### What to produce
Check each line of the data for "Rendered", and copy the ones that have it.

++++ Material for this exercise ++++

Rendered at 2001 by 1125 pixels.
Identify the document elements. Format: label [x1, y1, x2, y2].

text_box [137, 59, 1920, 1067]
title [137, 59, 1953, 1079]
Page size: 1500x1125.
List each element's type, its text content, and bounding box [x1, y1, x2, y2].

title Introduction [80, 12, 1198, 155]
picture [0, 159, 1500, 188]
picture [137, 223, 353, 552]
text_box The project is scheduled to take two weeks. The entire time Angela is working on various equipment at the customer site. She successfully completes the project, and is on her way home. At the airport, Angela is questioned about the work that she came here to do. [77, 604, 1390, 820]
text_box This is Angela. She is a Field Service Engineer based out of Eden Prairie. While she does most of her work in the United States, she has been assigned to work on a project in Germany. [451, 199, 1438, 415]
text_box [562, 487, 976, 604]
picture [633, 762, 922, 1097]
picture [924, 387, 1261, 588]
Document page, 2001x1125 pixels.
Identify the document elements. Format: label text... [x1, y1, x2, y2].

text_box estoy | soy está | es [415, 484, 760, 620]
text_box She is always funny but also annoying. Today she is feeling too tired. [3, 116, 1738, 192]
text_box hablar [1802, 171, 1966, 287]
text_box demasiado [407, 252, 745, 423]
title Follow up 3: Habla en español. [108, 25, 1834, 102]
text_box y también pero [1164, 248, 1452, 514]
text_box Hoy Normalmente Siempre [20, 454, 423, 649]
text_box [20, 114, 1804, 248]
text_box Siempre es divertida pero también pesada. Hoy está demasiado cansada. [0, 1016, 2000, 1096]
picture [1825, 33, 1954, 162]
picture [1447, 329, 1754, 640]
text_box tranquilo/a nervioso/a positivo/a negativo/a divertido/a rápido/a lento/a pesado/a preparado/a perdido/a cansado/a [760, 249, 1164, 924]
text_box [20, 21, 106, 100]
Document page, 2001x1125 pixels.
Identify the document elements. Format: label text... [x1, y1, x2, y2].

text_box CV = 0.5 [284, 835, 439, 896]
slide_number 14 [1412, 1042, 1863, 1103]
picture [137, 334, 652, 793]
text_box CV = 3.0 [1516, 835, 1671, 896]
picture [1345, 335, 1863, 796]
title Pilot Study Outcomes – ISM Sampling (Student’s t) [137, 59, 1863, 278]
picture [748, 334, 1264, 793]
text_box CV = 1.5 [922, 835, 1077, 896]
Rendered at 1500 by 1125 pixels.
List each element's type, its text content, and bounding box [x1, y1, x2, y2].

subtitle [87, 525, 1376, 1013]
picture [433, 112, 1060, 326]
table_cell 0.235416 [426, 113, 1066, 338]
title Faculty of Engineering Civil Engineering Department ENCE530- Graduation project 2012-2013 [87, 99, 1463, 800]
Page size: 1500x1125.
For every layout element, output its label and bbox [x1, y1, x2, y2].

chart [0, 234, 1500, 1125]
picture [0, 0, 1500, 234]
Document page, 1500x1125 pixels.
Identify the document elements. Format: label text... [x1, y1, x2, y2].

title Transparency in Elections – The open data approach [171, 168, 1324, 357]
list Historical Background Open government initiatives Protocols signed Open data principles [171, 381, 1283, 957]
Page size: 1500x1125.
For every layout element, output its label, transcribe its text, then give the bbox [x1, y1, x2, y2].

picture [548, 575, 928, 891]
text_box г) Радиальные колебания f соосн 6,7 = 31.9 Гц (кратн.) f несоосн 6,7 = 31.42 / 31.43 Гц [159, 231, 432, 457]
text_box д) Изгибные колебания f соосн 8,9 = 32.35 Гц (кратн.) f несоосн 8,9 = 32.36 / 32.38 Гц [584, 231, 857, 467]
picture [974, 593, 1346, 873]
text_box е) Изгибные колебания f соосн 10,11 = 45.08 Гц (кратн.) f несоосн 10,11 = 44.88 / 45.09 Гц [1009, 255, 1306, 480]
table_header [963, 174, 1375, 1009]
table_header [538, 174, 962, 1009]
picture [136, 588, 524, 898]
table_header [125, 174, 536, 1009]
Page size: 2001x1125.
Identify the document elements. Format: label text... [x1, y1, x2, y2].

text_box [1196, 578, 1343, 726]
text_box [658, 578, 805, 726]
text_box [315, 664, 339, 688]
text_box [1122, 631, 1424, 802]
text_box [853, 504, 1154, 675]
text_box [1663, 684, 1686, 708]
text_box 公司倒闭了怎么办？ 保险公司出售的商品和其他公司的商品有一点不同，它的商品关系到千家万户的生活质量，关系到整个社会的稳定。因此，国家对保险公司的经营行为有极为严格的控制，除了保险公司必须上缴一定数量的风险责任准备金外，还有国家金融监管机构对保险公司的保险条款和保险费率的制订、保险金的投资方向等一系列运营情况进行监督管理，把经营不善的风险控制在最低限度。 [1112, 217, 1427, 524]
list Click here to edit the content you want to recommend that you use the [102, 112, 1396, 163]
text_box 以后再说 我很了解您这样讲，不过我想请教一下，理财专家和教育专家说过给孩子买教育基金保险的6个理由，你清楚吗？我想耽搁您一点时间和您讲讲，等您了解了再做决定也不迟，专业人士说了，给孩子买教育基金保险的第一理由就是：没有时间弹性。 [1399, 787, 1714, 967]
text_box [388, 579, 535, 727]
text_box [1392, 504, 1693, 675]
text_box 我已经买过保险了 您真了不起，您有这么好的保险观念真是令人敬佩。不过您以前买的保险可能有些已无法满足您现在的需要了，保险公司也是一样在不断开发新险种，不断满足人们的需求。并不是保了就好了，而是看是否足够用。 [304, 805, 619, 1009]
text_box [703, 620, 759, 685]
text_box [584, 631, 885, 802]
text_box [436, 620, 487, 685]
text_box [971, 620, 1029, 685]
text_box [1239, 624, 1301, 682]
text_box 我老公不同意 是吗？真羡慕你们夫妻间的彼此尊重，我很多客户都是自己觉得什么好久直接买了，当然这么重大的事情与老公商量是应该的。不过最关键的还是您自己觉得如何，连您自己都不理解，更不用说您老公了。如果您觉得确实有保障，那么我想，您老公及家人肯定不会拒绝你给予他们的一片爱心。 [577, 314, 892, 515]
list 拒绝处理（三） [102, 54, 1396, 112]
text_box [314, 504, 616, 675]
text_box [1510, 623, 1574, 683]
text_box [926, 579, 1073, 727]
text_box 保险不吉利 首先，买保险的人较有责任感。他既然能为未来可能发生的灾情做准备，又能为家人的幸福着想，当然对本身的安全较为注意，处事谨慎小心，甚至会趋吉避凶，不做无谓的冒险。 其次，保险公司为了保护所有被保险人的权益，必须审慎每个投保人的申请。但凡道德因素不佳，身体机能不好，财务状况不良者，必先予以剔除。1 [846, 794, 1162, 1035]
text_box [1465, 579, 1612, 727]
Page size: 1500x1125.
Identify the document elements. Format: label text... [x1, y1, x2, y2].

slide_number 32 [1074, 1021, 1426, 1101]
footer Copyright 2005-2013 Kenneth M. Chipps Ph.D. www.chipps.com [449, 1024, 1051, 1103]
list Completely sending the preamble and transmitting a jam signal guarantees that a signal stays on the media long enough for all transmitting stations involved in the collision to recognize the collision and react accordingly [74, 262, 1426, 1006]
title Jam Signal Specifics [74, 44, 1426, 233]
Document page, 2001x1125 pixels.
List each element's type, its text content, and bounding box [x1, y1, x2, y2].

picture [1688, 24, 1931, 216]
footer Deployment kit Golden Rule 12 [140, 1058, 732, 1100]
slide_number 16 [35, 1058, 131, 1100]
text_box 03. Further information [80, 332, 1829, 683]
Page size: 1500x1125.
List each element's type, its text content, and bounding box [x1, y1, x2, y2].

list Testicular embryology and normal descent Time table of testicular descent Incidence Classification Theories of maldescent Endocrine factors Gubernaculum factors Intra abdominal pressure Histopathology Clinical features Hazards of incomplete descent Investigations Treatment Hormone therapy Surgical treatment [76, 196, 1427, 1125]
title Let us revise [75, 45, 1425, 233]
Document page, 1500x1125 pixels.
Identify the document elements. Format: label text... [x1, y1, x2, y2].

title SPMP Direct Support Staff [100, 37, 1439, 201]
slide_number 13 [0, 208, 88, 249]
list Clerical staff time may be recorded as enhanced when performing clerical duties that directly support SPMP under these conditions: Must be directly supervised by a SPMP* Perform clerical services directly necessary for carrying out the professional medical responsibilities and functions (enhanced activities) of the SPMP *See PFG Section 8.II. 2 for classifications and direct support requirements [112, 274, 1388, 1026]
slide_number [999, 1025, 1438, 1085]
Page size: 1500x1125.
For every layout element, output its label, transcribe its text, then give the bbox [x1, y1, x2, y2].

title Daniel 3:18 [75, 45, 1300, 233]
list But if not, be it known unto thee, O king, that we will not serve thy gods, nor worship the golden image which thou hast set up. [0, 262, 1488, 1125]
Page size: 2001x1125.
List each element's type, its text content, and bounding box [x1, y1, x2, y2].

++++

### Answer
Rendered at 2001 by 1125 pixels.
Rendered at 1500 by 1125 pixels.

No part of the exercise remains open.